• [Text]:
[Begin]

# Bacchus walking on lead



## trevor1000 (Sep 20, 2013)

Bacchus is really starting to understand what i expect on lead.

http://vid1029.photobucket.com/albums/y351/trev1001/walking_zpseuvqv6lt.mp4


----------



## texasred (Jan 29, 2012)

He's coming along nicely.
The vizsla walk (without pull) is not easily accomplished.


----------



## trevor1000 (Sep 20, 2013)

I agree it has been lots of work. 
But worth every hour


----------



## CrazyCash (Jul 12, 2012)

If I send my two over - will they come back as good as Bacchus???


----------



## redbirddog (Apr 23, 2010)

Nice.

Suggestion: If you plan on doing any field trials or hunt tests, leave off the "sit" part of your training and just have him stand proud next to your left leg, his shoulders about even with your knees.

Judges don't like to see a pointer sitting and you never want your dog sitting in the hunting fields. That will disqualify your dog.

My 2 cents

RBD


----------



## R E McCraith (Nov 24, 2011)

RBD is so RIGHT on SIT - I never teach SIT - Whoa - Here or Heel only mean 1 thing - PIKE is on stack looking 4 the next command !!!!!!!!!!


----------



## trevor1000 (Sep 20, 2013)

I have no interest in testing him. 
Definitely hunting.


----------



## texasred (Jan 29, 2012)

I don't teach sit until I have one that is fully steady on birds.
After that I look at them as versatile dogs, and some hunting requires sit.
Put them in all types of different hunting situations regularly, and they become pros at knowing which game your going after.


----------

[End]

• [Entries provided]:
[Begin]

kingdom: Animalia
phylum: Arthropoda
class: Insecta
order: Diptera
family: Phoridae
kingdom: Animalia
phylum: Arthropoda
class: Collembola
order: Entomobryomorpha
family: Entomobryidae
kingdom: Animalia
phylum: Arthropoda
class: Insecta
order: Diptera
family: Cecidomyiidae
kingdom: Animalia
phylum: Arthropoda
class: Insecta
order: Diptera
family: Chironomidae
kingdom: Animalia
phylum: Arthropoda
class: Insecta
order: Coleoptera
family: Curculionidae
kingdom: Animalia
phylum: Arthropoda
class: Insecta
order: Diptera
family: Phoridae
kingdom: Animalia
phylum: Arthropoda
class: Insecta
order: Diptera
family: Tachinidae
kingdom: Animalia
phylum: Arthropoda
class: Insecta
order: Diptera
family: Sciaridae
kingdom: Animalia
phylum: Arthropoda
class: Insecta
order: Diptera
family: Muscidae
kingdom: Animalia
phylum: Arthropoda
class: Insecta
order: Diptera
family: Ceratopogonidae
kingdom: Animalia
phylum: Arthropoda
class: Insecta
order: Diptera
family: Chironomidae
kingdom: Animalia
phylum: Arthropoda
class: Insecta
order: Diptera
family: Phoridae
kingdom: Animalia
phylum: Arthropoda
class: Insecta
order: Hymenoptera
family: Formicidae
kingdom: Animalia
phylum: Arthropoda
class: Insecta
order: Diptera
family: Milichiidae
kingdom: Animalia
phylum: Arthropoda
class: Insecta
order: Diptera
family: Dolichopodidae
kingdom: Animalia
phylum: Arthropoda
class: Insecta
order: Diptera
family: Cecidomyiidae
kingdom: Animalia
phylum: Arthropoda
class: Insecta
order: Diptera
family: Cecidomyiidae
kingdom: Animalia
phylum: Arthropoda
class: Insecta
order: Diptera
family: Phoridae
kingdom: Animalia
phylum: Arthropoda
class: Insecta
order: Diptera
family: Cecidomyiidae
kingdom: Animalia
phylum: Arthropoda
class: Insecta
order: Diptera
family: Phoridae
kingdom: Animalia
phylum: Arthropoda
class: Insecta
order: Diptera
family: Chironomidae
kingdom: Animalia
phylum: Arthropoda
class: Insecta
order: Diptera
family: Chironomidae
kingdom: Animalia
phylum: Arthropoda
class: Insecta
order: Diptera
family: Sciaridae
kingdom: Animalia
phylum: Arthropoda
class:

[End]

• [Required actions]:
A. Quote the part of the Bacchus thread that opens with the words containing "If I send my" and closes with "with your knees.".
B. In the thread about Bacchus walking on lead, why does redbirddog suggest leaving the "sit" out of the training?
C. Summarize the Bacchus thread in two sentences.

• [In response]:
A.
If I send my two over - will they come back as good as Bacchus???


----------



## redbirddog (Apr 23, 2010)

Nice.

Suggestion: If you plan on doing any field trials or hunt tests, leave off the "sit" part of your training and just have him stand proud next to your left leg, his shoulders about even with your knees.

B. If the dog will do field trials or hunt tests, judges don't like to see a pointer sitting. You also never want the dog sitting in the hunting fields, and sitting will disqualify the dog. Redbirddog suggests having him stand proud next to the handler's left leg instead.

C. Trevor1000 posts a video link showing Bacchus starting to understand what is expected on lead, and texasred says he is coming along nicely and notes that the vizsla walk without pull is not easily accomplished. Redbirddog advises leaving out the sit for field trials or hunt tests, and R E McCraith agrees; trevor1000 replies that the dog is for hunting rather than testing, and texasred adds that sit comes only once a dog is fully steady on birds, since some hunting requires it.